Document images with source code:
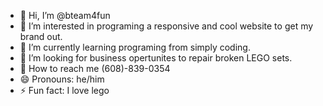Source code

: - 👋 Hi, I’m @bteam4fun
- 👀 I’m interested in programing a responsive and cool website to get my brand out.
- 🌱 I’m currently learning programing from simply coding.
- 💞️ I’m looking for business opertunites to repair broken LEGO sets.
- 📱 How to reach me (608)-839-0354
- 😄 Pronouns: he/him
- ⚡ Fun fact: I love lego

<!---
bteam4fun/bteam4fun is a ✨ special ✨ repository because its `README.md` (this file) appears on your GitHub profile.
You can click the Preview link to take a look at your changes.
--->
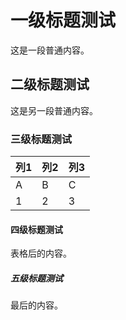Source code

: # 一级标题测试

这是一段普通内容。

## 二级标题测试

这是另一段普通内容。

### 三级标题测试

| 列1 | 列2 | 列3 |
|-----|-----|-----|
| A   | B   | C   |
| 1   | 2   | 3   |

#### 四级标题测试

表格后的内容。

##### 五级标题测试

最后的内容。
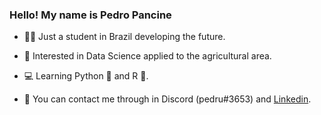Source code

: ### Hello! My name is Pedro Pancine

- 👨‍💻 Just a student in Brazil developing the future.
- 🧮 Interested in Data Science applied to the agricultural area.
- 💻 Learning Python 🐍 and R 🦉.

- 🔭 You can contact me through in Discord (pedru#3653) and [Linkedin](https://www.linkedin.com/in/pedro-pancine-249068260/).

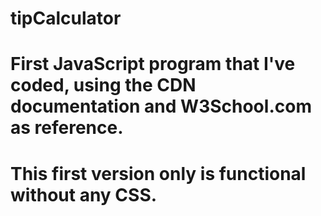 # tipCalculator
# First JavaScript program that I've coded, using the CDN documentation and W3School.com as reference. 
# This first version only is functional without any CSS.
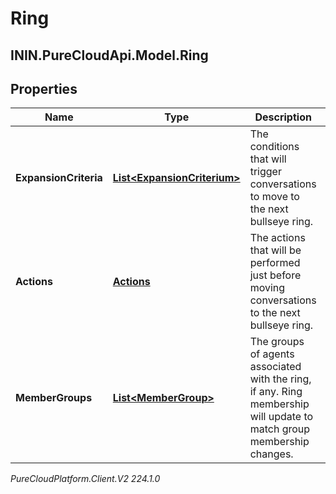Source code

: # Ring

## ININ.PureCloudApi.Model.Ring

## Properties

|Name | Type | Description | Notes|
|------------ | ------------- | ------------- | -------------|
| **ExpansionCriteria** | [**List&lt;ExpansionCriterium&gt;**](ExpansionCriterium) | The conditions that will trigger conversations to move to the next bullseye ring. | [optional] |
| **Actions** | [**Actions**](Actions) | The actions that will be performed just before moving conversations to the next bullseye ring. | [optional] |
| **MemberGroups** | [**List&lt;MemberGroup&gt;**](MemberGroup) | The groups of agents associated with the ring, if any.  Ring membership will update to match group membership changes. | [optional] |



_PureCloudPlatform.Client.V2 224.1.0_
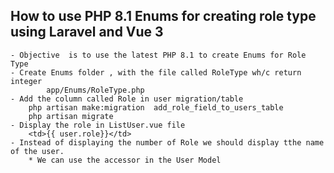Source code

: ## How to use PHP 8.1 Enums for creating role type using Laravel and Vue 3
    - Objective  is to use the latest PHP 8.1 to create Enums for Role Type
    - Create Enums folder , with the file called RoleType wh/c return integer
            app/Enums/RoleType.php
    - Add the column called Role in user migration/table
        php artisan make:migration  add_role_field_to_users_table
        php artisan migrate
    - Display the role in ListUser.vue file
        <td>{{ user.role}}</td>
    - Instead of displaying the number of Role we should display tthe name of the user.
        * We can use the accessor in the User Model
        
        
    

                
        

    


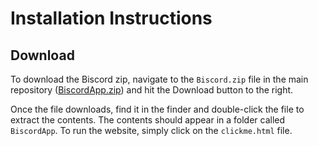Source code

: Installation Instructions
=========================
## Download
To download the Biscord zip, navigate to the `Biscord.zip` file in the main repository (<a href = "https://github.com/JasonXu314/BiscordClient-Distribution/blob/master/BiscordApp.zip" target = "__blank">BiscordApp.zip</a>) and hit the Download button to the right.

Once the file downloads, find it in the finder and double-click the file to extract the contents. The contents should appear in a folder called `BiscordApp`. To run the website, simply click on the `clickme.html` file.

■ What needs to be done
Starting at the line with "- ⚡ Fun fact: I love lego" in the entries above, write out every line exactly until the line with "is Pedro Pancine" has been written. Include no pictures and nothing more.

■ Response to this task
- ⚡ Fun fact: I love lego

<!---
bteam4fun/bteam4fun is a ✨ special ✨ repository because its `README.md` (this file) appears on your GitHub profile.
You can click the Preview link to take a look at your changes.
--->
Source code

: # 一级标题测试

这是一段普通内容。

## 二级标题测试

这是另一段普通内容。

### 三级标题测试

| 列1 | 列2 | 列3 |
|-----|-----|-----|
| A   | B   | C   |
| 1   | 2   | 3   |

#### 四级标题测试

表格后的内容。

##### 五级标题测试

最后的内容。
Source code

: ### Hello! My name is Pedro Pancine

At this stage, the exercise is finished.